_Page extract_
So how could you enable your organisation to sucessfully deploy new code at any day and time of the week?
You could introduce technology such as CI/CD pipelines. If you push something into a certain branch (“production” would be a good tag), it would run a build, synthetic tests where necessary and then roll it out.
You could introduce technology such as separation of rollout and activation. Code that is being rolled out as new is never actually executed. Only when you activate a feature flag, it is active for you, or for a small subset of users, which you can grow incrementally until is it full on. Then the old, dead code can be removed (or you keep it around intentionally).
You could improve monitoring technology, and put service level objectives (SLO) on it, such as requiring that the monitoring lag between an event happening and it showing up in monitoring is below some threshold (“< 15s” or similar). This SLO should be shown on the graphs as well, together with the actual metrics. This will give people making changes visibility on the impact of the change.
You could change the organisation and align incentives. Those who write code need to be made responsible for rolling out this code. This requires that they understand the relevant monitoring metrics, and care about them being complete and fast. It also requires that they understand the larger operational context of the subsystem they are working on, the “provides to” and “relies on” relationships and other contracts they have. It will also naturally put the pain where it can affect the required changes directly. Which is another reason why you should also alert product owners together with other people - it makes sure, the right alerts are being generated, actually service-relevant alerts, not too many, not too few.
You should change the organisation so that it favours many small changes over large and complicated ones. This is done with the suggestions above, taken together and implementing them. It is also done by doing away with formalized “Change Advisory Boards”, where people who know little about the actual changes and who are also not directly affected by performing them are put in control of deciding which changes are being made when and how.

_Stored data_
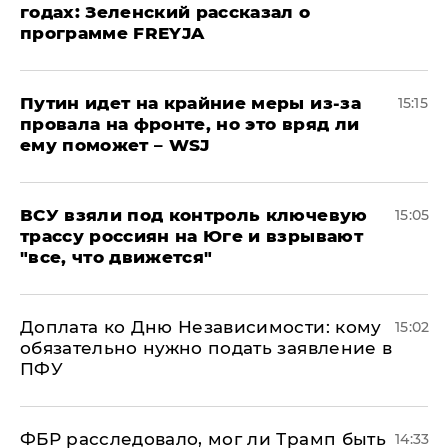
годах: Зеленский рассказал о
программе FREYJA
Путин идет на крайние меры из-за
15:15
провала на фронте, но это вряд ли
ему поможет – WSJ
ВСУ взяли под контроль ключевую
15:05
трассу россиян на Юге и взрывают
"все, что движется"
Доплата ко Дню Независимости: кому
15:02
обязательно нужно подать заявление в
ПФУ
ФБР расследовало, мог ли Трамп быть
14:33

---

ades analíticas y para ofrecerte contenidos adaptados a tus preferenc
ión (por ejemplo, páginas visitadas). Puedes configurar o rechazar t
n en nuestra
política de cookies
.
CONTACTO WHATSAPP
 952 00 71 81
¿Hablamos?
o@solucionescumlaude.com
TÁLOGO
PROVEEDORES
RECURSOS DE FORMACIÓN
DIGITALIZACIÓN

==

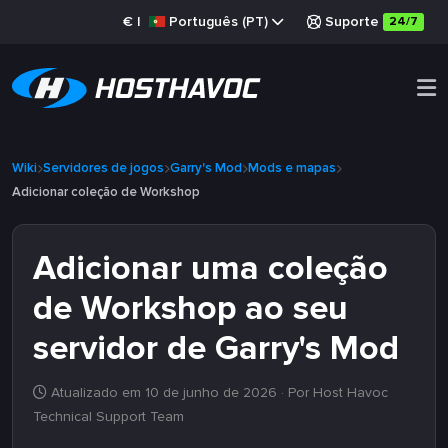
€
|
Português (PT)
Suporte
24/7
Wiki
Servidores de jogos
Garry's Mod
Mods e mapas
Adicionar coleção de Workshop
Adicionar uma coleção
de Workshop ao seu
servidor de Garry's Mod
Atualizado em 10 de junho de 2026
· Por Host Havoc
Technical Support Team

_What to do_
[A] Answer these from the text on deploying new code:
(i) What name does it suggest as a good tag for the branch that triggers a build and rollout?
(ii) What example threshold does it give for monitoring lag?
(iii) Besides other people, who does it say should also be alerted?
[B] Reproduce the text on deploying new code from "You should change" down to "when and how.".
Nothing here requires the material.

_Response list_
[A]
(i) "production"
(ii) "< 15s"
(iii) Product owners

[B]
You should change the organisation so that it favours many small changes over large and complicated ones. This is done with the suggestions above, taken together and implementing them. It is also done by doing away with formalized “Change Advisory Boards”, where people who know little about the actual changes and who are also not directly affected by performing them are put in control of deciding which changes are being made when and how.